L’ancien diplomate et Prix Nobel de la paix chargé par l’opposition, Frères musulmans compris, de négocier avec les autorités, a pronostiqué un départ de Moubarak “d’ici à vendredi”, baptisé désormais “Jour du départ”. Entre-temps, les dirigeants de l’opposition se sont réunis et, en réponse à l’invitation formulée la veille par le vice-président Omar Souleïmane, ont rejeté toute négociation avec le régime tant que Moubarak sera en poste.

Mohamed El-Baradeï a, en outre, souhaité que Moubarak opte pour une sortie honorable, en se retirant le plus vite possible, alors que l’ensemble de l’opposition exige un gouvernement d’union nationale qui serait chargé d’organiser des élections libres et transparentes. Un peu avant la mi-journée, l’armée qui veillait au grain en fouillant toutes les personnes voulant accéder à la place Tahrir pour éviter les introductions d’armes et diminuer le risque de provocations, distribue des tracts à travers lesquels elle réaffirme son soutien au peuple égyptien.

L’armée empêche la foule de s’ébranler pour se rendre au palais présidentiel, comme prévu.

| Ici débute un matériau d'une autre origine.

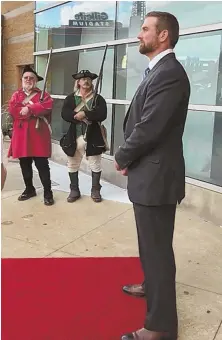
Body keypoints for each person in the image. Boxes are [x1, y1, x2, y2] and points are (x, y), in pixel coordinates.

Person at [115, 11, 190, 340]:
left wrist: (122, 154)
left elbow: (150, 127)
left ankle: (160, 328)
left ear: (163, 36)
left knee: (158, 252)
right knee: (150, 246)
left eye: (145, 29)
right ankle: (151, 287)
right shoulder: (158, 71)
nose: (138, 34)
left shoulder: (169, 73)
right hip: (149, 175)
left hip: (157, 179)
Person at [8, 65, 54, 206]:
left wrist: (29, 107)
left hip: (38, 135)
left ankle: (48, 192)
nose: (28, 80)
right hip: (21, 135)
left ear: (35, 81)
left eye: (31, 78)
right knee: (24, 164)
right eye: (26, 78)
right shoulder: (16, 95)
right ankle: (29, 189)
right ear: (22, 80)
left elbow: (48, 106)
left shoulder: (43, 95)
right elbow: (13, 110)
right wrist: (35, 109)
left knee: (42, 165)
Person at [61, 69, 107, 203]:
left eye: (88, 79)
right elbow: (64, 113)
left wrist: (86, 114)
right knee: (72, 163)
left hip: (93, 136)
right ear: (78, 82)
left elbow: (102, 114)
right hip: (74, 136)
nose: (86, 81)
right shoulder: (71, 98)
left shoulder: (98, 98)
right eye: (83, 79)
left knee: (95, 164)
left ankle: (95, 190)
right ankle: (74, 190)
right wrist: (76, 116)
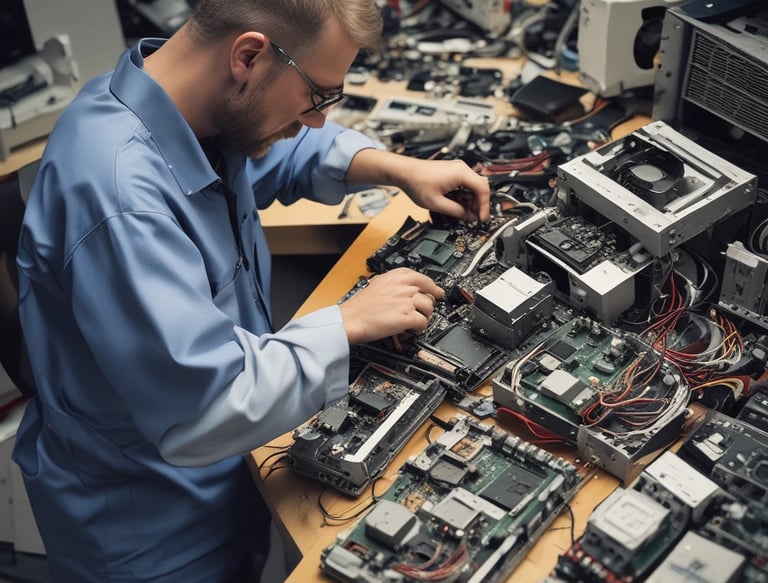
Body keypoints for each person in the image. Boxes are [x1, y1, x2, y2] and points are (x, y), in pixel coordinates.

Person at [12, 0, 491, 581]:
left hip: (232, 472)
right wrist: (345, 322)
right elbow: (204, 410)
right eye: (317, 95)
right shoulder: (118, 195)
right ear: (247, 56)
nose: (318, 120)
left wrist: (397, 167)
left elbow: (278, 148)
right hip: (149, 527)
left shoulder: (188, 106)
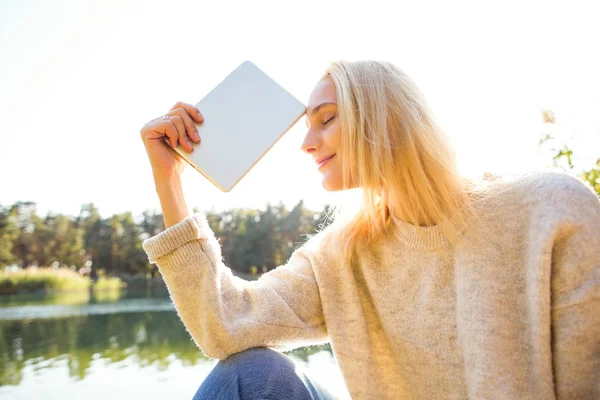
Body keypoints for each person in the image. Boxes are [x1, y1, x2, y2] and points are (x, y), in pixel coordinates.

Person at [139, 60, 600, 400]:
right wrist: (169, 180)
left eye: (327, 118)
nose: (305, 142)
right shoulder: (341, 254)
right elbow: (225, 326)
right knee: (248, 376)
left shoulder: (548, 210)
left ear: (385, 116)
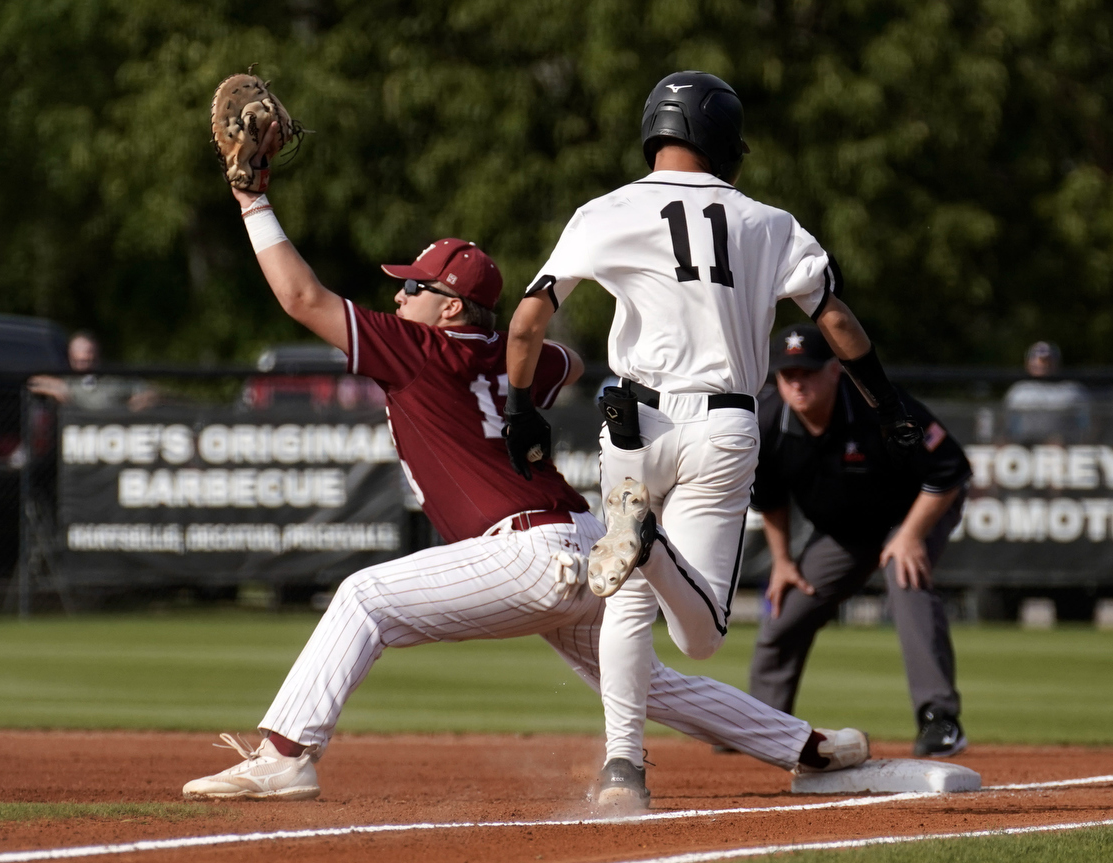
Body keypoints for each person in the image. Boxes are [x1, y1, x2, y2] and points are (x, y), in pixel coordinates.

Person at [181, 139, 869, 805]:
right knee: (641, 681)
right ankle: (811, 747)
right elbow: (561, 361)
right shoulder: (520, 365)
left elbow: (303, 298)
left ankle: (284, 757)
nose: (397, 301)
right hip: (584, 539)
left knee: (363, 597)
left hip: (525, 551)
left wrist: (252, 199)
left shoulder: (417, 350)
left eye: (414, 288)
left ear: (448, 309)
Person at [504, 71, 915, 808]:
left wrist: (517, 407)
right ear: (725, 143)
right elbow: (835, 320)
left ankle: (622, 773)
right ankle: (647, 542)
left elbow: (530, 318)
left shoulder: (606, 209)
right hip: (722, 424)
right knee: (701, 637)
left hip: (631, 425)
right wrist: (883, 398)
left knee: (626, 604)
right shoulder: (768, 221)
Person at [748, 325, 972, 757]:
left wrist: (910, 535)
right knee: (788, 606)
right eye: (787, 373)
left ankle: (940, 720)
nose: (798, 382)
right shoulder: (767, 421)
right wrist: (781, 560)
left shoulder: (878, 404)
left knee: (905, 576)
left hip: (911, 512)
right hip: (846, 532)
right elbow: (770, 498)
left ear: (835, 371)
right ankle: (758, 723)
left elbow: (950, 470)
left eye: (808, 371)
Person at [27, 331, 159, 411]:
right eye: (79, 360)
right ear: (70, 357)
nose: (85, 363)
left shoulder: (114, 381)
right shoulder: (68, 382)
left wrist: (133, 407)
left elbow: (150, 391)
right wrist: (57, 390)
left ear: (97, 355)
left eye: (89, 356)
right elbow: (33, 382)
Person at [1002, 341, 1092, 443]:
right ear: (1028, 363)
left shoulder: (1073, 391)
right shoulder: (1018, 391)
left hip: (1065, 449)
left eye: (1048, 360)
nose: (1042, 364)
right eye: (1037, 359)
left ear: (1057, 363)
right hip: (1026, 447)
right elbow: (1007, 428)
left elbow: (1088, 427)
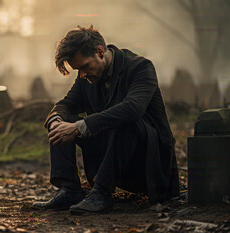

Cela se passe sans heurt et l’ambiance reste bon enfant, même si des rumeurs faisant état d’infiltrations de policiers en civil font craindre quelque provocation aux conséquences incalculables. Dans tous les cas, le pari lancé la veille est largement gagné. Les premières informations en provenance d’Alexandrie faisaient état, au même moment, de plusieurs dizaines de milliers de manifestants amassés devant une mosquée, indiquant que des milliers d’autres continuaient d’affluer. Des manifestations similaires avaient lieu partout dans le pays. À 14 heures (15 heures locales), le couvre-feu entrait en vigueur mais les manifestants occupaient toujours la place Tahrir et il continuait à en arriver des milliers d’autres.

La plupart d’entre eux se disent déterminés à camper sur place jusqu’au départ de Moubarak, quoi qu’il en coûte. Une demi-heure après l’entrée en vigueur du couvre-feu, des groupes de personnes se détachaient néanmoins pour rentrer chez eux, davantage pour protéger leur maison des pillages éventuels que par renoncement. Image magnifique des dizaines de jeunes, munis de poubelles, font le ménage en enlevant les détritus qui jonchaient la place et ses alentours.

Alors que sur la place Tahrir les manifestants s’apprêtent à vivre une nouvelle nuit à la belle étoile, l’armée a demandé aux locataires des hôtels du voisinage d’évacuer les étages supérieurs, et la sécurité militaire a protégé, par des barrages impressionnants, la résidence des Moubarak. Des sources onusiennes avancent le chiffre de 300 morts depuis le début du soulèvement, il y a neuf jours. L’armée a joué un rôle décisif dans le succès de cette journée historique.

En refusant de réprimer le peuple d’abord, en reconnaissant la légitimité de ses revendications ensuite, et en sécurisant efficacement la manifestation, enfin. Si l’on tient compte de sa “neutralité positive” et de la détermination affichée par les manifestants, dont les rangs ne cessent de grossir dans toute l’Égypte, on peut pronostiquer que les jours de Moubarak à la tête de l’État sont comptés, surtout que la communauté internationale soutient de plus en plus ouvertement le peuple égyptien dans sa révolte.

Un départ imminent du raïs est d’autant plus plausible qu’on prête à El-Baradeï, que l’ambassadrice des états-Unis au Caire a entamé au téléphone, des pourparlers secrets avec la hiérarchie militaire. Sur un autre registre, les pressions internationales continuent à s’exercer sur Moubarak. Le Premier ministre turc Recep Tayyip Erdogan exhorte le président égyptien à “satisfaire sans hésitation la volonté de changement” de son peuple.